Before and After the State: Politics, Poetics, and People(s) in the Pacific Northwest

Before and After the State: Politics, Poetics, and People(s) in the Pacific Northwest

Allan K. McDougall, Lisa Philips, & Daniel L. Boxberger

Reviewed by Brandon Dimmel

The authors of Before and After the State: Politics, Poetics, and People(s) in the Pacific Northwest attempt to expand our understanding of the development of two nations, and a border between them, from a mostly political story to one that explores individuals’ everyday experiences. For a book that is broken into two parts – one dealing with the imposition of state structure on the Pacific Northwest, the other exploring this development through the voices of those who lived through it – and is written by three academics (one a political scientist, the others anthropologists), the book is surprisingly cohesive and tells a unique story of how two nations laid claim to the region. 

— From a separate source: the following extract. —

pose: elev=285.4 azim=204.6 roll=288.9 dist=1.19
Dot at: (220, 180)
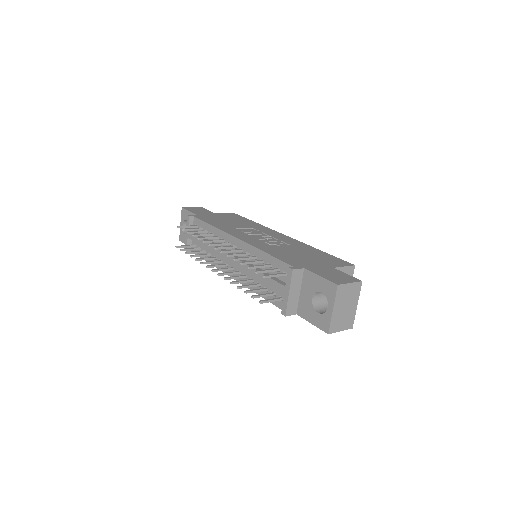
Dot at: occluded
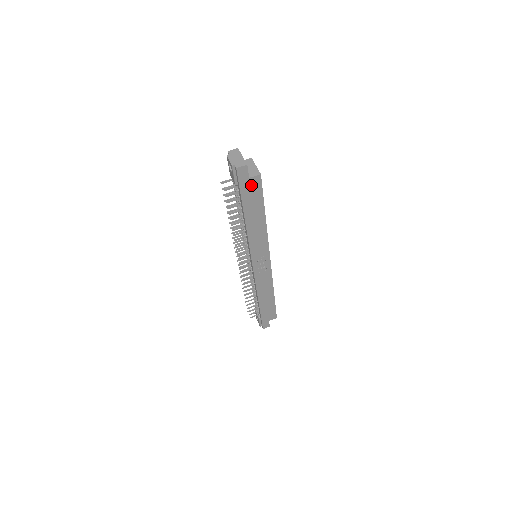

According to Allan K. McDougall, Lisa Philips, and Daniel L. Boxberger, the established stories of the Pacific Northwest largely involve two competing narratives: south of the border, it is Manifest Destiny and how the Oregon Trail brought to the region hard-working American pioneers, white Christians from the East who sliced through the wilderness like a hot knife through butter. North of the border, it is the tale of Britain's Hudson's Bay Company, which establish a social and political framework that helped lay the foundation for Confederation.

Of course, the authors of Before and After the Statefeel this leaves out many important stories, most notably those of the people who lived in the Pacific Northwest prior to the establishment of a visible state apparatus, those who helped implement it, and those who worked to cement its power in the early years of the twentieth century. And, to their credit, in the book's second part, the authors do a fine job of bringing these stories to the forefront and using them to reinforce the national narratives laid out in their work's first half. 

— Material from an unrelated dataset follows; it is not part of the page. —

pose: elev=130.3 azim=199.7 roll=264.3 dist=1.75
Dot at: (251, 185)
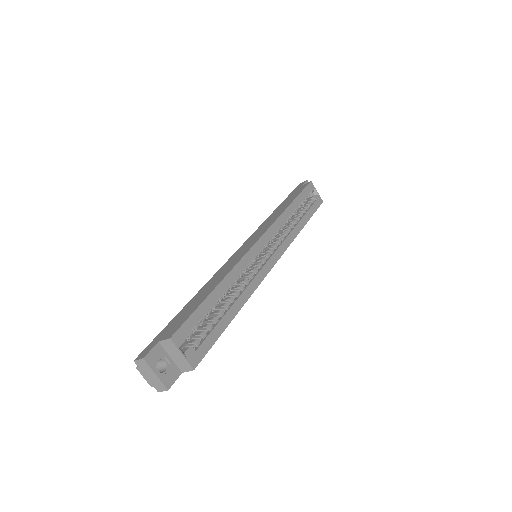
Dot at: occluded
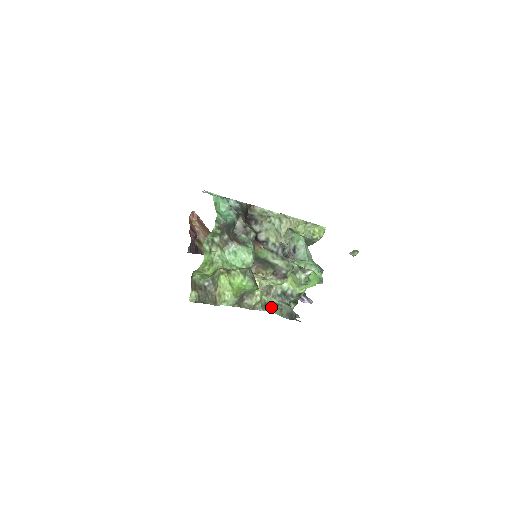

Most fascinating may be the stories of Ranald McDonald and Elizabeth Bacon Custer, the wife of the US Army officer who died in the Montana Territory during the Battle of Little Big Horn in 1876. Fast-forward eighteen years and we find Custer, who has established a name for herself as a journalist, interviewing McDonald, the son of a high-ranking HBC officer and the daughter of a Chinook chief. Although he led a fascinating life that took him to Japan, where few whites traveled in the nineteenth century, and back to the Pacific Northwest to help build some of British Columbia's earliest and most vital infrastructure, the mixed-blood McDonald was called a "prince of paupers" by Custer, who characterized him as little more than a crusty artifact of a bygone era. Custer's story, which is published in several American newspapers, captures the way in which educated, Christian whites from the East forced their version of civilization and the state on the Pacific Northwest, largely erasing the Indigenous and pioneer cultures that had flourished there prior. Credit Philips for capturing the book's central message in this story of two very different people; thankfully, there are other stories of this kind to enjoy here.

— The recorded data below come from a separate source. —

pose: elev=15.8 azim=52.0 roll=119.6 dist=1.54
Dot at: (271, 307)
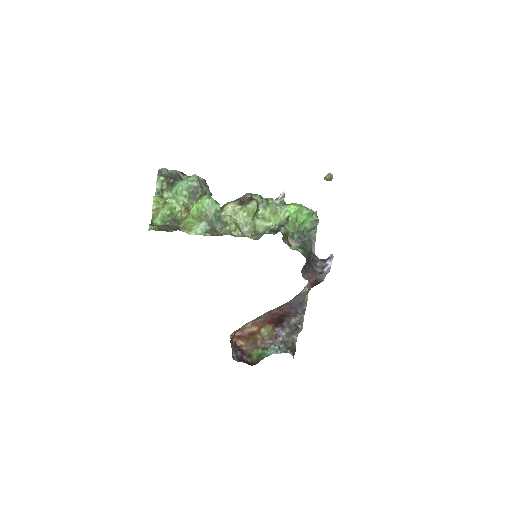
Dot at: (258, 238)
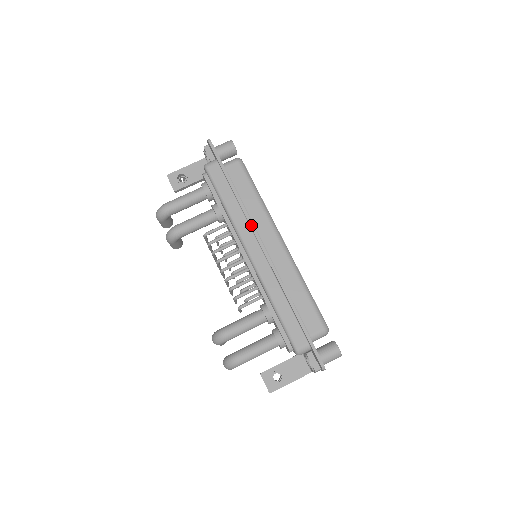
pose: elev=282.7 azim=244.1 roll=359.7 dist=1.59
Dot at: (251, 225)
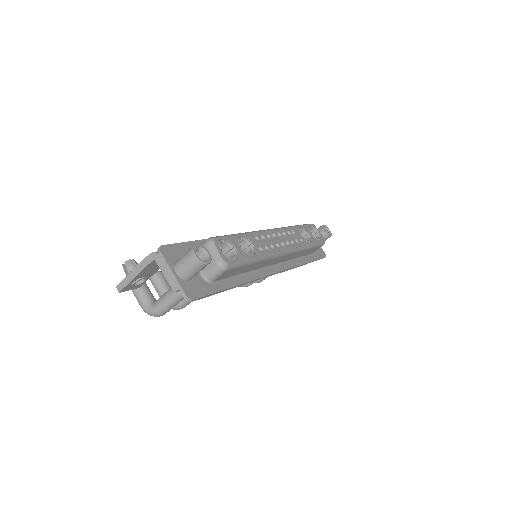
Dot at: occluded
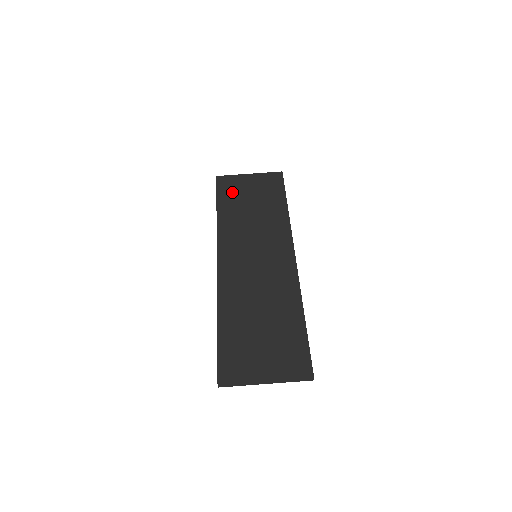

One wonders if it would have been possible to provide more of these accounts and less of the well-established narratives that make up the book's first half. It is also worth noting that the book threatens to lose its reader long before its intriguing second half by using the academic jargon that so often scares people away from works of this kind. Terms like "proscenium stage", "static perspective", and "social ascendancy" – used a bit too liberally in the introduction – threaten to mask its value and prevent readers from pressing on. 

Nevertheless, there is much to enjoy here, particularly for those interested in learning the deeper story behind the social and political development of the United States and Canada in the Pacific Northwest.  

Before and After the State: Politics, Poetics, and People(s) in the Pacific Northwest
Allan K. McDougall, Lisa Philips, and Daniel L. Boxberger
Vancouver: UBC Press, 2018. 332 pp. $34.95 paper.